The sustainability value or contribution of SABIC's certified renewable polymers is validated using a mass balance approach under the widely recognized International Sustainability & Carbon Certification (ISCC PLUS) scheme. Mass balance is determined to allocate the renewable content used in production and conversion of the plastic material to the ultimate application. This allows brand owners like Migros to highlight and quantify the more sustainable choice consumers can make by purchasing end products packaged in renewable plastics. The ISCC PLUS accreditation verifies that the mass balance accounting follows predefined and transparent rules. In addition, the certification also provides traceability throughout the partners’ entire supply chain from the feedstock to the final product.

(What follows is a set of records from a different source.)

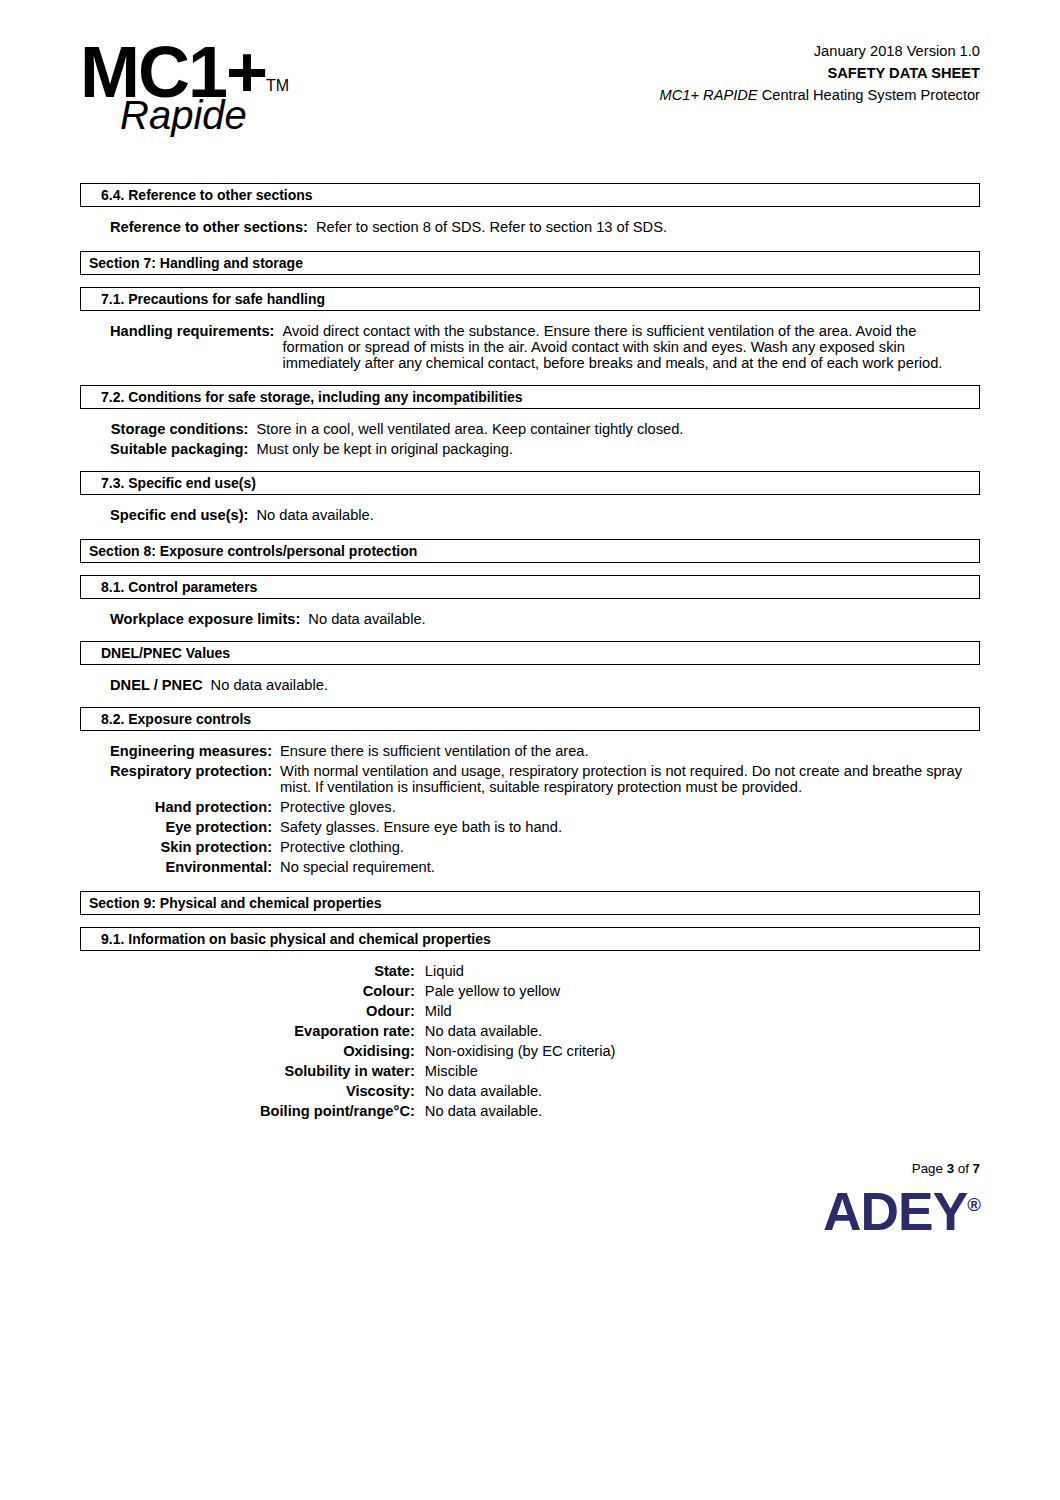MC1+TM Rapide
January 2018 Version 1.0
SAFETY DATA SHEET
MC1+ RAPIDE Central Heating System Protector
6.4. Reference to other sections
| Reference to other sections: | Refer to section 8 of SDS. Refer to section 13 of SDS. |
Section 7: Handling and storage
7.1. Precautions for safe handling
| Handling requirements: | Avoid direct contact with the substance. Ensure there is sufficient ventilation of the area. Avoid the formation or spread of mists in the air. Avoid contact with skin and eyes. Wash any exposed skin immediately after any chemical contact, before breaks and meals, and at the end of each work period. |
7.2. Conditions for safe storage, including any incompatibilities
| Storage conditions: | Store in a cool, well ventilated area. Keep container tightly closed. |
| Suitable packaging: | Must only be kept in original packaging. |
7.3. Specific end use(s)
| Specific end use(s): | No data available. |
Section 8: Exposure controls/personal protection
8.1. Control parameters
| Workplace exposure limits: | No data available. |
DNEL/PNEC Values
| DNEL / PNEC | No data available. |
8.2. Exposure controls
| Engineering measures: | Ensure there is sufficient ventilation of the area. |
| Respiratory protection: | With normal ventilation and usage, respiratory protection is not required. Do not create and breathe spray mist. If ventilation is insufficient, suitable respiratory protection must be provided. |
| Hand protection: | Protective gloves. |
| Eye protection: | Safety glasses. Ensure eye bath is to hand. |
| Skin protection: | Protective clothing. |
| Environmental: | No special requirement. |
Section 9: Physical and chemical properties
9.1. Information on basic physical and chemical properties
| State: | Liquid |
| Colour: | Pale yellow to yellow |
| Odour: | Mild |
| Evaporation rate: | No data available. |
| Oxidising: | Non-oxidising (by EC criteria) |
| Solubility in water: | Miscible |
| Viscosity: | No data available. |
| Boiling point/range°C: | No data available. |
Page 3 of 7
ADEY®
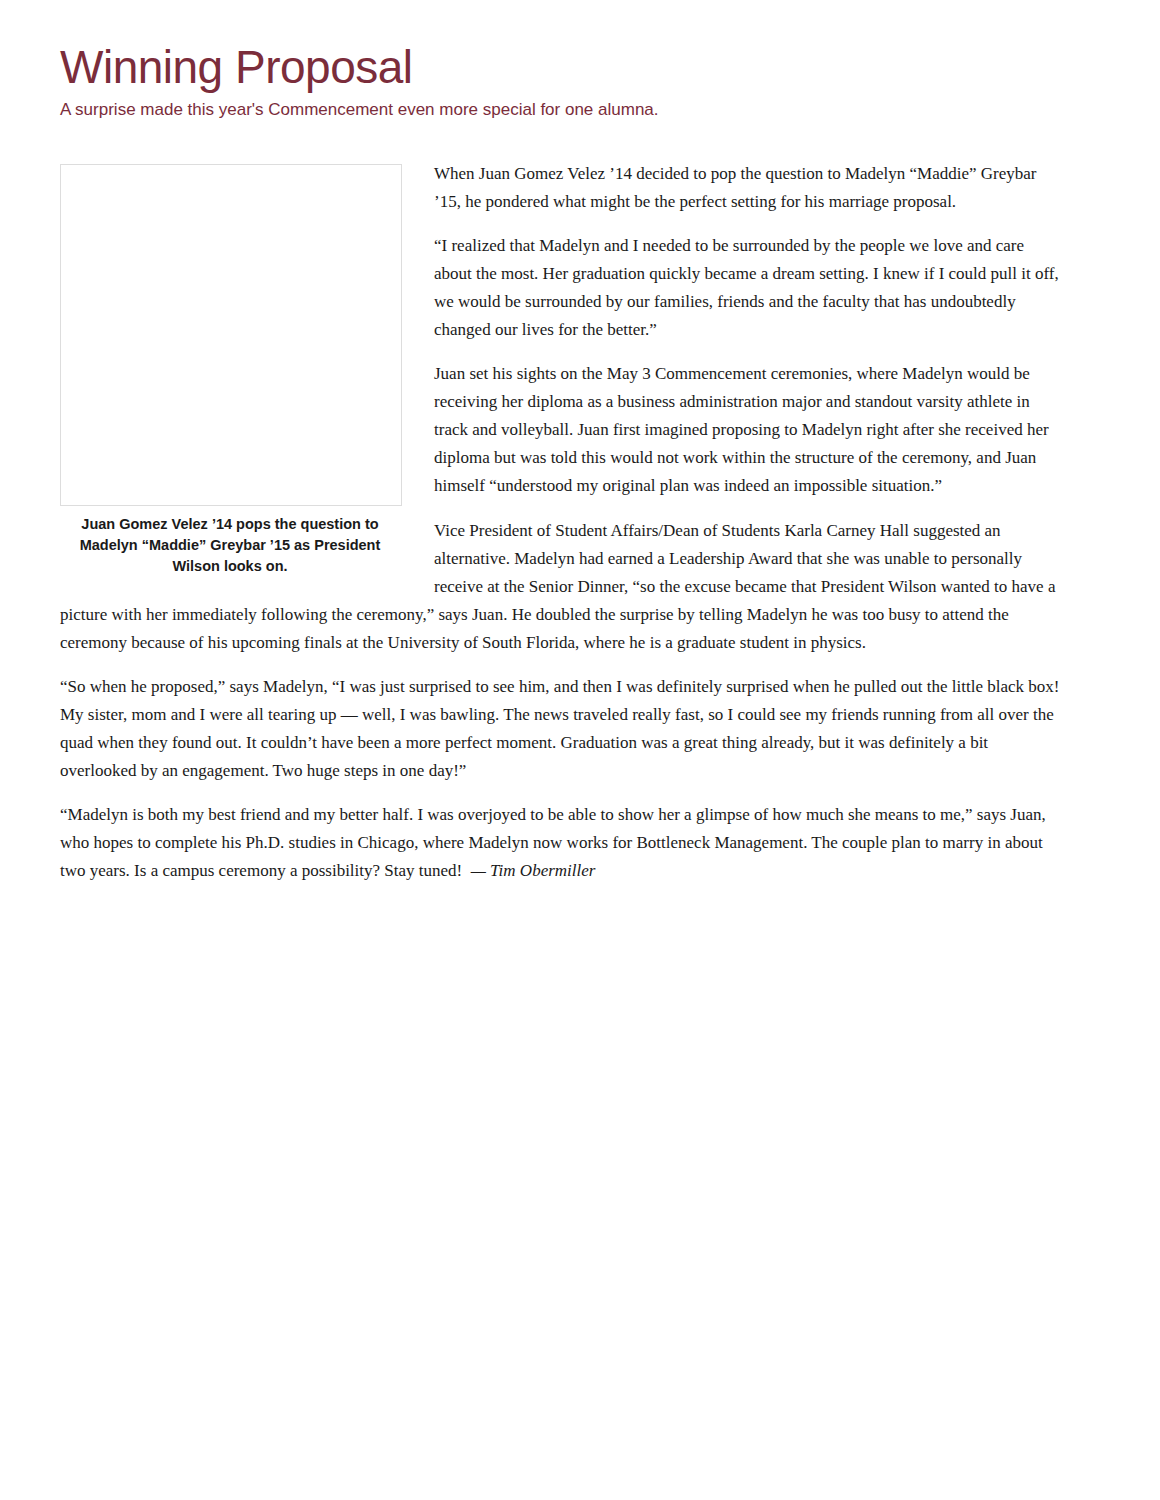Winning Proposal
A surprise made this year's Commencement even more special for one alumna.
Juan Gomez Velez ’14 pops the question to Madelyn “Maddie” Greybar ’15 as President Wilson looks on.
When Juan Gomez Velez ’14 decided to pop the question to Madelyn “Maddie” Greybar ’15, he pondered what might be the perfect setting for his marriage proposal.
“I realized that Madelyn and I needed to be surrounded by the people we love and care about the most. Her graduation quickly became a dream setting. I knew if I could pull it off, we would be surrounded by our families, friends and the faculty that has undoubtedly changed our lives for the better.”
Juan set his sights on the May 3 Commencement ceremonies, where Madelyn would be receiving her diploma as a business administration major and standout varsity athlete in track and volleyball. Juan first imagined proposing to Madelyn right after she received her diploma but was told this would not work within the structure of the ceremony, and Juan himself “understood my original plan was indeed an impossible situation.”
Vice President of Student Affairs/Dean of Students Karla Carney Hall suggested an alternative. Madelyn had earned a Leadership Award that she was unable to personally receive at the Senior Dinner, “so the excuse became that President Wilson wanted to have a picture with her immediately following the ceremony,” says Juan. He doubled the surprise by telling Madelyn he was too busy to attend the ceremony because of his upcoming finals at the University of South Florida, where he is a graduate student in physics.
“So when he proposed,” says Madelyn, “I was just surprised to see him, and then I was definitely surprised when he pulled out the little black box! My sister, mom and I were all tearing up — well, I was bawling. The news traveled really fast, so I could see my friends running from all over the quad when they found out. It couldn’t have been a more perfect moment. Graduation was a great thing already, but it was definitely a bit overlooked by an engagement. Two huge steps in one day!”
“Madelyn is both my best friend and my better half. I was overjoyed to be able to show her a glimpse of how much she means to me,” says Juan, who hopes to complete his Ph.D. studies in Chicago, where Madelyn now works for Bottleneck Management. The couple plan to marry in about two years. Is a campus ceremony a possibility? Stay tuned! — Tim Obermiller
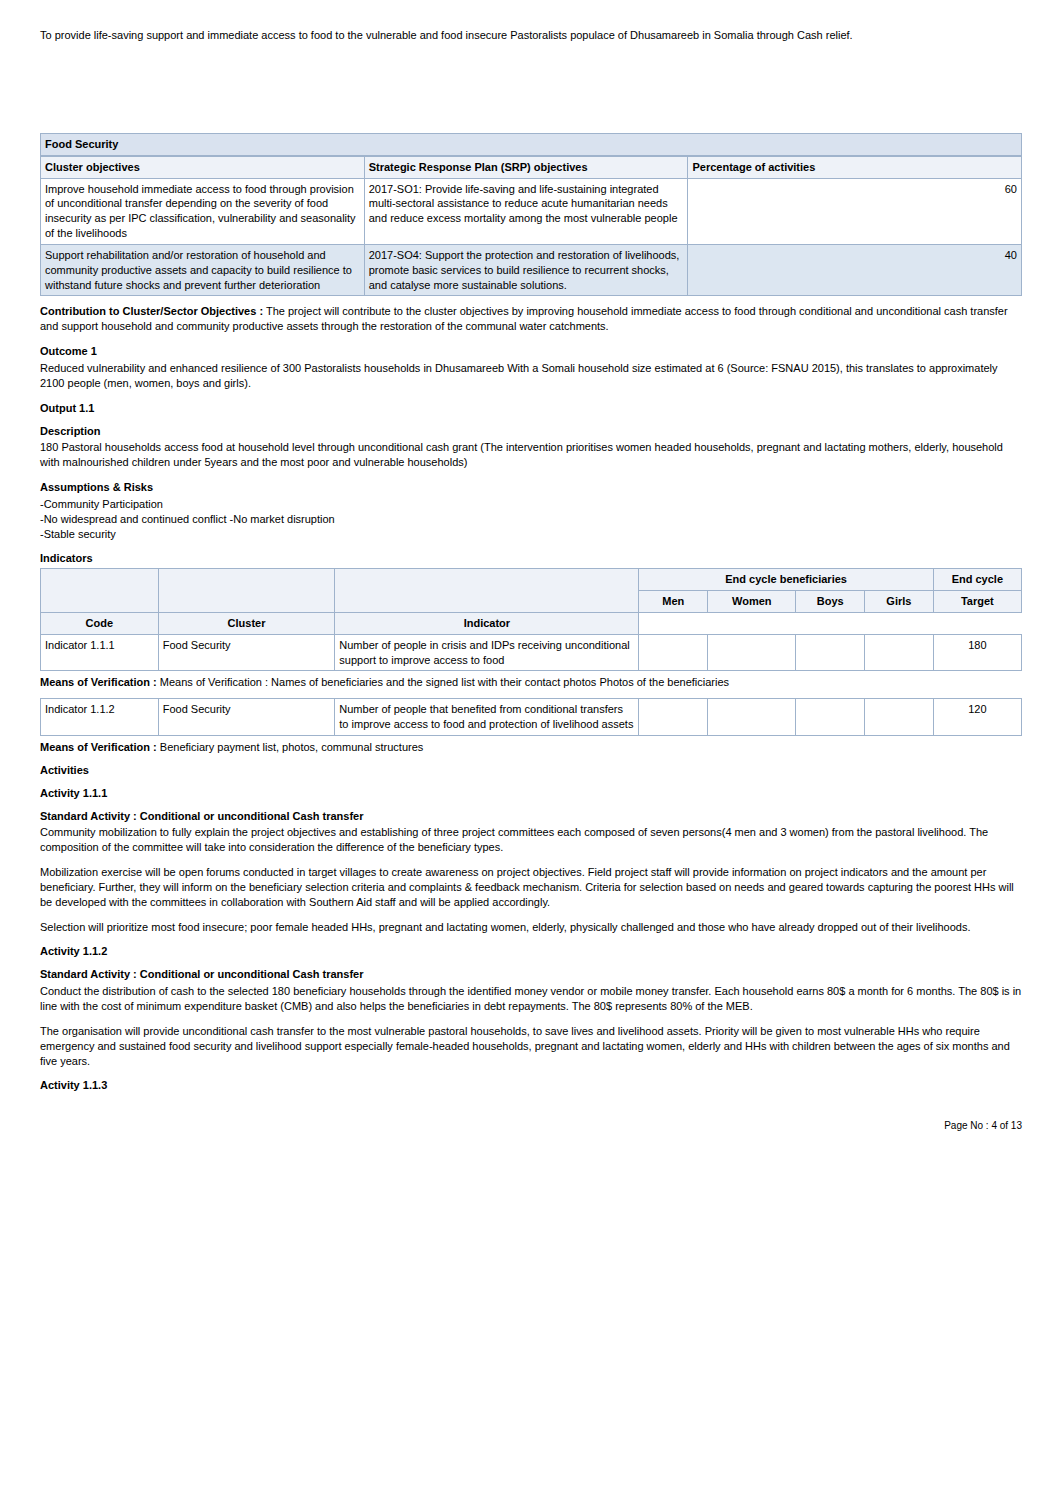To provide life-saving support and immediate access to food to the vulnerable and food insecure Pastoralists populace of Dhusamareeb in Somalia through Cash relief.
Food Security
| Cluster objectives | Strategic Response Plan (SRP) objectives | Percentage of activities |
| --- | --- | --- |
| Improve household immediate access to food through provision of unconditional transfer depending on the severity of food insecurity as per IPC classification, vulnerability and seasonality of the livelihoods | 2017-SO1: Provide life-saving and life-sustaining integrated multi-sectoral assistance to reduce acute humanitarian needs and reduce excess mortality among the most vulnerable people | 60 |
| Support rehabilitation and/or restoration of household and community productive assets and capacity to build resilience to withstand future shocks and prevent further deterioration | 2017-SO4: Support the protection and restoration of livelihoods, promote basic services to build resilience to recurrent shocks, and catalyse more sustainable solutions. | 40 |
Contribution to Cluster/Sector Objectives : The project will contribute to the cluster objectives by improving household immediate access to food through conditional and unconditional cash transfer and support household and community productive assets through the restoration of the communal water catchments.
Outcome 1
Reduced vulnerability and enhanced resilience of 300 Pastoralists households in Dhusamareeb With a Somali household size estimated at 6 (Source: FSNAU 2015), this translates to approximately 2100 people (men, women, boys and girls).
Output 1.1
Description
180 Pastoral households access food at household level through unconditional cash grant (The intervention prioritises women headed households, pregnant and lactating mothers, elderly, household with malnourished children under 5years and the most poor and vulnerable households)
Assumptions & Risks
-Community Participation
-No widespread and continued conflict -No market disruption
-Stable security
Indicators
| | | | End cycle beneficiaries | End cycle |
| --- | --- | --- | --- | --- |
| Men | Women | Boys | Girls | Target |
| Code | Cluster | Indicator | |
| Indicator 1.1.1 | Food Security | Number of people in crisis and IDPs receiving unconditional support to improve access to food | | | | | 180 |
Means of Verification : Means of Verification : Names of beneficiaries and the signed list with their contact photos Photos of the beneficiaries
| Indicator 1.1.2 | Food Security | Number of people that benefited from conditional transfers to improve access to food and protection of livelihood assets | | | | | 120 |
Means of Verification : Beneficiary payment list, photos, communal structures
Activities
Activity 1.1.1
Standard Activity : Conditional or unconditional Cash transfer
Community mobilization to fully explain the project objectives and establishing of three project committees each composed of seven persons(4 men and 3 women) from the pastoral livelihood. The composition of the committee will take into consideration the difference of the beneficiary types.
Mobilization exercise will be open forums conducted in target villages to create awareness on project objectives. Field project staff will provide information on project indicators and the amount per beneficiary. Further, they will inform on the beneficiary selection criteria and complaints & feedback mechanism. Criteria for selection based on needs and geared towards capturing the poorest HHs will be developed with the committees in collaboration with Southern Aid staff and will be applied accordingly.
Selection will prioritize most food insecure; poor female headed HHs, pregnant and lactating women, elderly, physically challenged and those who have already dropped out of their livelihoods.
Activity 1.1.2
Standard Activity : Conditional or unconditional Cash transfer
Conduct the distribution of cash to the selected 180 beneficiary households through the identified money vendor or mobile money transfer. Each household earns 80$ a month for 6 months. The 80$ is in line with the cost of minimum expenditure basket (CMB) and also helps the beneficiaries in debt repayments. The 80$ represents 80% of the MEB.
The organisation will provide unconditional cash transfer to the most vulnerable pastoral households, to save lives and livelihood assets. Priority will be given to most vulnerable HHs who require emergency and sustained food security and livelihood support especially female-headed households, pregnant and lactating women, elderly and HHs with children between the ages of six months and five years.
Activity 1.1.3
Page No : 4 of 13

Moreover, a cradle-to-gate lifecycle analysis has confirmed the sustainability value or contribution of SABIC’s certified renewable materials. From sourcing the raw feedstock to producing the polymers, each ton of the company’s biobased PP and PE resin reduces CO2 emissions by an average of 4 kg as compared to fossil-based virgin alternatives, while at the same time cutting fossil depletion by up to 80%t. The study was carried out according to ISO 14040 and has been validated in a critical third-party review.
Said Abdullah Al-Otaibi, general manager of engineering thermoplastics & market solutions for petrochemicals at SABIC, “Fossil depletion and waste are among the biggest challenges on our planet and require a fundamental transformation of the value chain in the plastics economy. Our vision is that plastics should be sustainably sourced and must never end up in the environment. With our Trucircle initiative, we have positioned ourselves at the forefront of this quest and are helping converters, designers, and brand owners to collaborate and gain a sustainable edge by using high-quality recycled, circular or renewable polymer materials.”